Vorhin ruft T. an, ein seltsamer Mann habe ihm kurz vor der Dämmerung freundlich Wasser gegeben, ihn in sein Haus gelockt, ihm sodann eine Zeltmöglichkeit neben dem Haus angeboten. Ob ich das Angebot annehmen würde, was ich ihm raten könne. Es befände sich noch ein Zirkus in direkter Nähe, vor dem unrasierte junge Männer herumlungerten, Zigaretten rauchten und derbe Scherze in allen Sprachen der Welt rissen. Laut lachten.
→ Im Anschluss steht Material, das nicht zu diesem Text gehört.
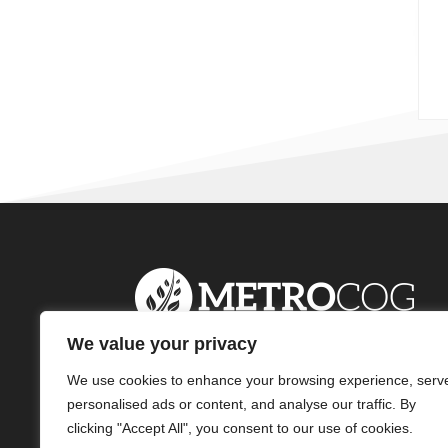
We value your privacy
We use cookies to enhance your browsing experience, serv
personalised ads or content, and analyse our traffic. By
clicking "Accept All", you consent to our use of cookies.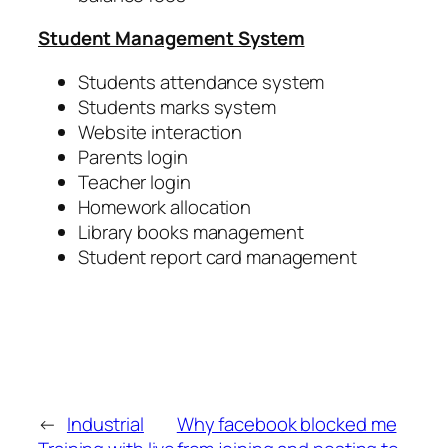
Student Management System
Students attendance system
Students marks system
Website interaction
Parents login
Teacher login
Homework allocation
Library books management
Student report card management
←
Industrial
Why facebook blocked me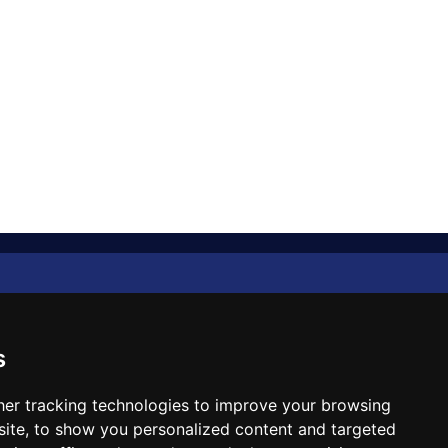
Diplomat Memo
Spotlight
s
The Insider
er tracking technologies to improve your browsing
ite, to show you personalized content and targeted
Cartoon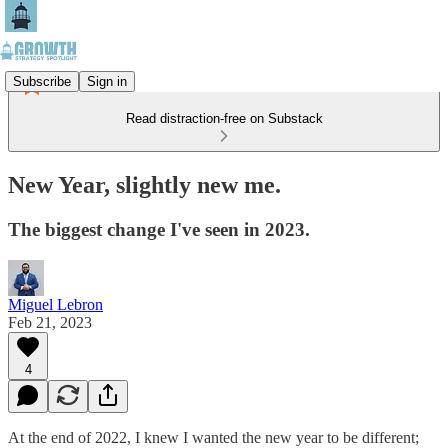
Subscribe
Sign in
Read distraction-free on Substack
New Year, slightly new me.
The biggest change I've seen in 2023.
Miguel Lebron
Feb 21, 2023
4
At the end of 2022, I knew I wanted the new year to be different;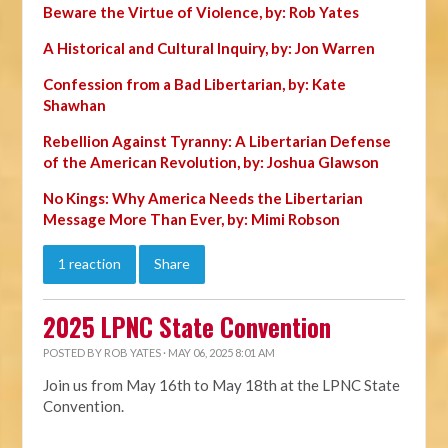
Beware the Virtue of Violence, by: Rob Yates
A Historical and Cultural Inquiry, by: Jon Warren
Confession from a Bad Libertarian, by: Kate
Shawhan
Rebellion Against Tyranny: A Libertarian Defense
of the American Revolution, by: Joshua Glawson
No Kings: Why America Needs the Libertarian
Message More Than Ever, by: Mimi Robson
1 reaction
Share
2025 LPNC State Convention
POSTED BY
ROB YATES
· MAY 06, 2025 8:01 AM
Join us from May 16th to May 18th at the LPNC State
Convention.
Im Prinzip kann man solche Angebote annehmen. Ich habe jedoch speziell eine Situation erlebt, in der ich es besser nicht getan hätte. Doch davon erzählte ich ihm nichts. Ich riet: „Wenn du dich nicht ganz wohl fühlst bei der Sache, fahre weiter.“ Nebenbei recherchierte ich die Campingplätze in der Nähe von Chateauvillain (Nähe Chaumont); der nächste liegt 12 km in die falsche Richtung. Auf seiner Spur nach Südwesten würde er 30 km radeln müssen. Nach über 100 km am heutigen Tag so kurz vor Dunkelheit nicht machbar.

„Falls du nix mehr von mir hörst“, sagte T., „dann weißt du, dass ich in Chateauvillain verschwunden bin.“

Nun noch einmal kurz telefoniert. T. hat ein Plätzchen gefunden auf einer frisch gemähten Wiese etwas außerhalb. Nun träumt er von dem tollen Supermarkt in Chateauvillain, denn auch in Frankreich war heute Feiertag und alle Läden geschlossen.

Übrigens: eine Geschichte will er mir nächstens auch noch mailen. T.s Geschichten sind für gewöhnlich brilliant.

2 Gedanken zu „Kollege T.s Jakobsweg I“

  1. ..ich glaube der Herr Jakob wäre sicher auch um ein Fahrrad(Velo)froh gewesen…:)

    Bekommt der Herr T. im Mekka der Christen auch ne Segnung wenn er mit dem Fahrrad kommt?Ich weis nur dass man nicht mit 4Rädern darf..aber mit 2???:/

    ..Danke für den Bericht*

  2. dein neuer zweitjob: jakobspilgercoach. auch nicht schlecht.

    und wir haben auch noch gleich was davon! du bist T.s nabel zur welt … oder so? :-)

    savoir vivre – wohl dem der kein französisch spricht! prosit!